Unfortunately in retrospect I think this idea of mine is, frankly, crap. Not only is it overly specific and again seems to treat the surface problem rather than the core problem, but I realized it reached the same conclusion as (2) by asserting the exact opposite—the previous idea made an assumption of unfriendliness, this one makes an assumption of minds being centered around friendliness. If I’m using two contradictory ideas to lead to the same conclusion, it probably indicates that this is a result of having written the bottom line—not of making an actually useful argument.

So not much hope remains in me for solutions 1-3. Let’s go to 4.

4. The WWBBD Principle. (What Would a Boltzman Brain Do?)

If you believed with 99% certainty that you were a Boltzman Brain, what should you do? The smart thing would probably be: Whatever you would do if you weren’t a Boltzman Brain. You can dismiss the hypotheses where you have no control over the future; because it’s only the ones where you have control that matter on a decision-theoretic basis.

Calculations of future utility have a discounting factor naturally built into them—which is the uncertainty of being able to calculate and control such a future properly. So in a very natural (no need to program it in) manner an AI would prefer the same utility for 5 seconds in the future rather than 5 minutes in the future, and for 5 minutes in the future rather than 5 years in the future.

This looks at first glance as a time-discount, but in actuality it’s an uncertainty-discount. So an AI that had a very good predictive capacity would be able to discount future utility less; because the uncertainty would be less. But the uncertainty would never be quite zero.

One thing that may be missed in the above is that there exists not only an uncertainty in reaching a certain future state of the world, but there’s an uncertainty in how it would affect all consequent future states as well. And the greater the impact the greater such uncertainty for the future must be.

So even as the thought of 3^^^3 lives outweighs the tiny probability; couldn’t it be that a similar factor punishes it to an opposite direction, especially when dealing with hypotheses in which the AI will be able to have no further control? I don’t know. Bring in the mathematicians.

5. The Law of Visible Impact (a.k.a. The Generalized Hanson)

Robin Hanson’s suggested solution to Pascal’s Mugging has been the penalization of “the prior probability of hypotheses which argue that we are in a surprisingly unique position to affect large numbers of other people who cannot symmetrically affect us.”

I have to say that I find this argument unappealing and unconvincing. One problem I have with it is that it seems to treat the concept of “person” as ontologically fundamental—it’s an objection I kinda have also against the Simulation argument and the Doomsday Argument.

Moreover wouldn’t this argument cease to apply if I was merely witnessing the Pascal’s mugging taking place, and that therefore if I was merely witnessing I should be hoping for the mugged entity to submit? This sounds nonsensical.

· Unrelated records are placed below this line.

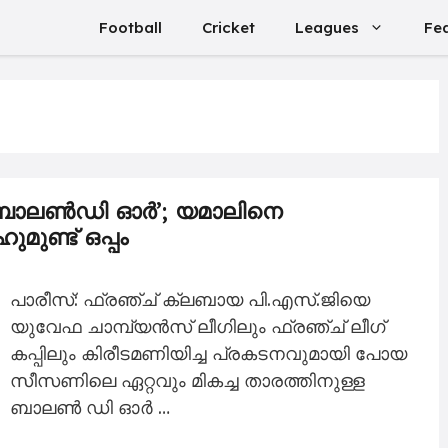
Football
Cricket
Leagues
Fe
ാലൺഡി ഓർ’​; യമാലിനെ
ുണ്ട് ഒപ്പം
പാരീസ്: ഫ്രഞ്ച് ക്ലബായ പി.എസ്.ജിയെ
യുവേഫ ചാമ്പ്യൻസ് ലീഗിലും ഫ്രഞ്ച് ലീഗ്
കപ്പിലും കിരീടമണിയിച്ച പ്രകടനവുമായി പോയ
സീസണിലെ ഏറ്റവും മികച്ച താരത്തിനുള്ള
ബാലൺ ഡി ഓർ …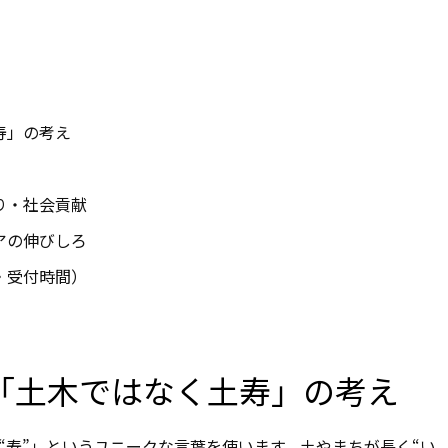
寿」の考え
り・社会貢献
アの伸びしろ
・受付時間）
と「土木ではなく土寿」の考え
“寿”」というユニークな言葉を使います。土やまちが長く“い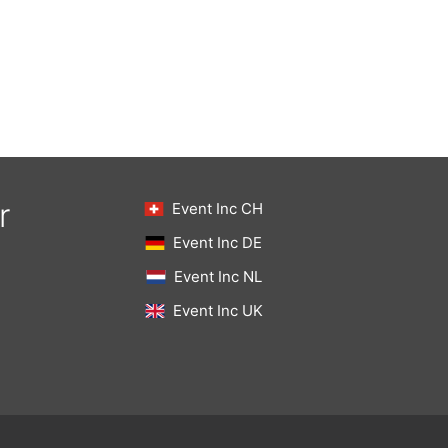
r
Event Inc CH
Event Inc DE
Event Inc NL
Event Inc UK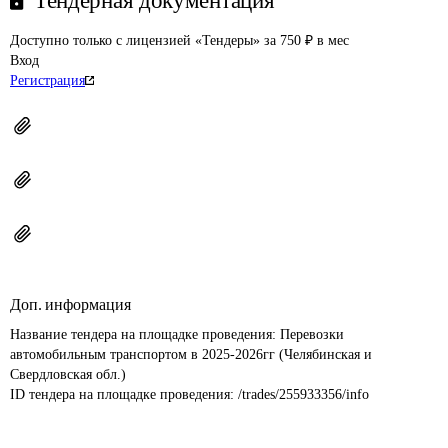
Тендерная документация
Доступно только с лицензией «Тендеры» за 750 ₽ в мес
Вход
Регистрация
Доп. информация
Название тендера на площадке проведения: 
Перевозки 
автомобильным транспортом в 2025-2026гг (Челябинская и 
Свердловская обл.)
ID тендера на площадке проведения: 
/trades/255933356/info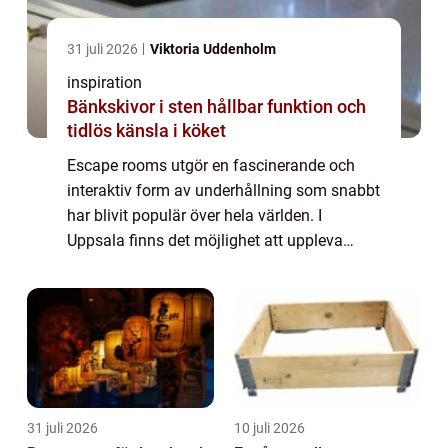
31 juli 2026
Viktoria Uddenholm
inspiration
Bänkskivor i sten hållbar funktion och
tidlös känsla i köket
Escape rooms utgör en fascinerande och
interaktiv form av underhållning som snabbt
har blivit populär över hela världen. I
Uppsala finns det möjlighet att uppleva
Escape room Uppsala, en spännande
aktivitet dä...
31 juli 2026
10 juli 2026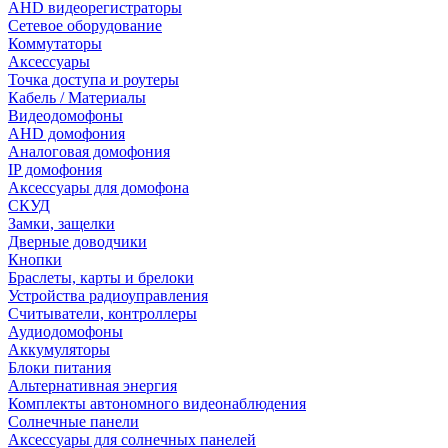
AHD видеорегистраторы
Сетевое оборудование
Коммутаторы
Аксессуары
Точка доступа и роутеры
Кабель / Материалы
Видеодомофоны
AHD домофония
Аналоговая домофония
IP домофония
Аксессуары для домофона
СКУД
Замки, защелки
Дверные доводчики
Кнопки
Браслеты, карты и брелоки
Устройства радиоуправления
Считыватели, контроллеры
Аудиодомофоны
Аккумуляторы
Блоки питания
Альтернативная энергия
Комплекты автономного видеонаблюдения
Солнечные панели
Аксессуары для солнечных панелей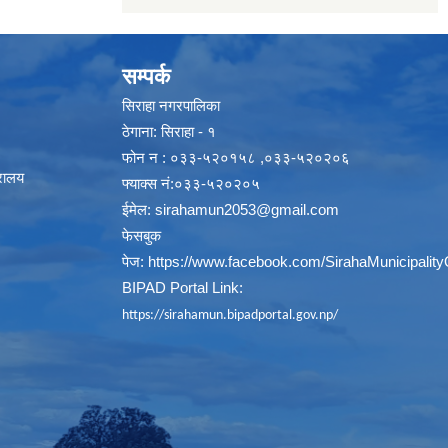
सम्पर्क
सिराहा नगरपालिका
ठेगाना: सिराहा - १
फोन न : ०३३-५२०१५८ ,०३३-५२०२०६
्रालय
फ्याक्स नं:०३३-५२०२०५
ईमेल:
sirahamun2053@gmail.com
फेसबुक
पेज:
https://www.facebook.com/SirahaMunicipality
BIPAD Portal Link:
https://sirahamun.bipadportal.gov.np/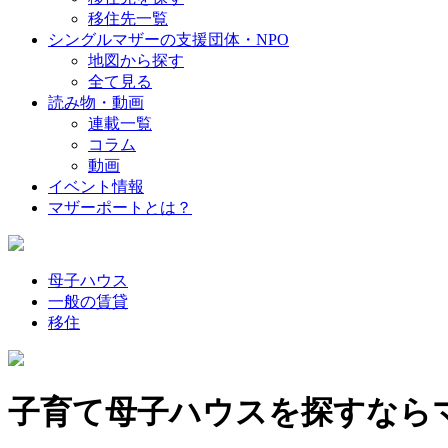
移住先一覧
シングルマザーの支援団体・NPO
地図から探す
全て見る
読み物・動画
連載一覧
コラム
動画
イベント情報
マザーポートとは？
母子ハウス
一般の賃貸
移住
子育て母子ハウスを探すなら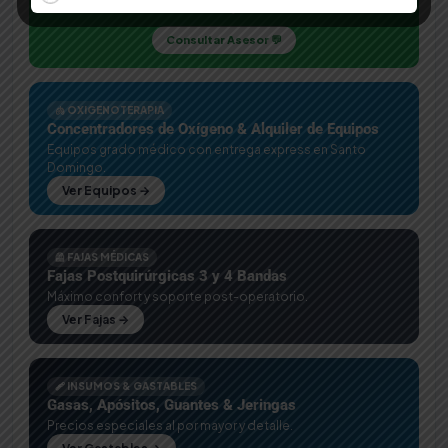
Envíanos la foto de tu receta y te cotizamos al instante.
Consultar Asesor 💬
🫁 OXIGENOTERAPIA
Concentradores de Oxígeno & Alquiler de Equipos
Equipos grado médico con entrega express en Santo
Domingo.
Ver Equipos →
🦺 FAJAS MÉDICAS
Fajas Postquirúrgicas 3 y 4 Bandas
Máximo confort y soporte post-operatorio.
Ver Fajas →
🩹 INSUMOS & GASTABLES
Gasas, Apósitos, Guantes & Jeringas
Precios especiales al por mayor y detalle.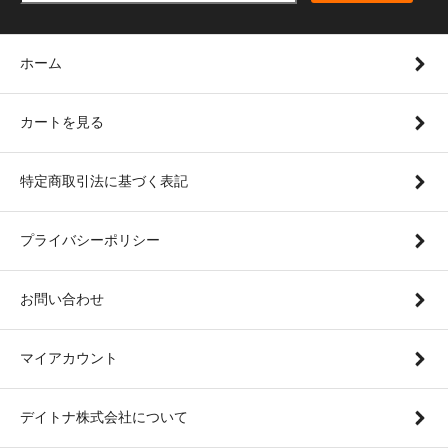
ホーム
カートを見る
特定商取引法に基づく表記
プライバシーポリシー
お問い合わせ
マイアカウント
デイトナ株式会社について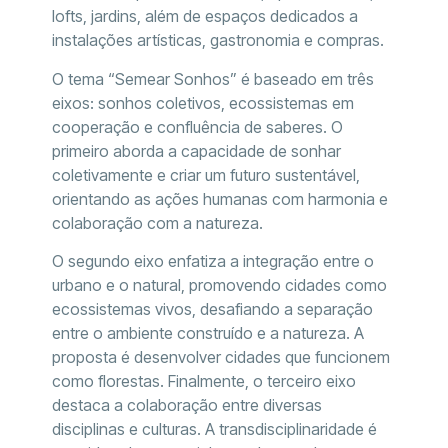
lofts, jardins, além de espaços dedicados a
instalações artísticas, gastronomia e compras.
O tema “Semear Sonhos” é baseado em três
eixos: sonhos coletivos, ecossistemas em
cooperação e confluência de saberes. O
primeiro aborda a capacidade de sonhar
coletivamente e criar um futuro sustentável,
orientando as ações humanas com harmonia e
colaboração com a natureza.
O segundo eixo enfatiza a integração entre o
urbano e o natural, promovendo cidades como
ecossistemas vivos, desafiando a separação
entre o ambiente construído e a natureza. A
proposta é desenvolver cidades que funcionem
como florestas. Finalmente, o terceiro eixo
destaca a colaboração entre diversas
disciplinas e culturas. A transdisciplinaridade é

But I think Hanson’s argument can be modified so here I’d like to offer what I’ll call the Generalized Hanson: Penalize the prior probability of hypotheses which argue for the existence of high impact events whose consequences nonetheless remain unobserved.

If life’s creation is easy, why aren’t we seeing alien civilizations consuming the stars? Therefore most likely life’s creation isn’t easy at all.

If the universe allowed easy time-travel, where are all the time-travellers? Hence the world most likely doesn’t allow easy time-travel.

If Matrix Lords exist that are apt to create 3^^^3 people and torture them for their amusement, why aren’t we being tortured (or witnessing such torture) right now? Therefore most likely such Matrix Lords are rare enough to nullify their impact.

In short the higher the impact of a hypothetical event, the more evidence we should be expecting to see for it in the surrounding universe—the non-visibility of such provides therefore evidence against the hypothesis analogous to the extent of such hypothetical impact.

I’m probably expressing the above intuition quite badly, but again: I hope someone with actual mathematical skills can take the above and make it into something useful; or tell me that it’s not useful as an anti-Pascal Mugging tactic at all.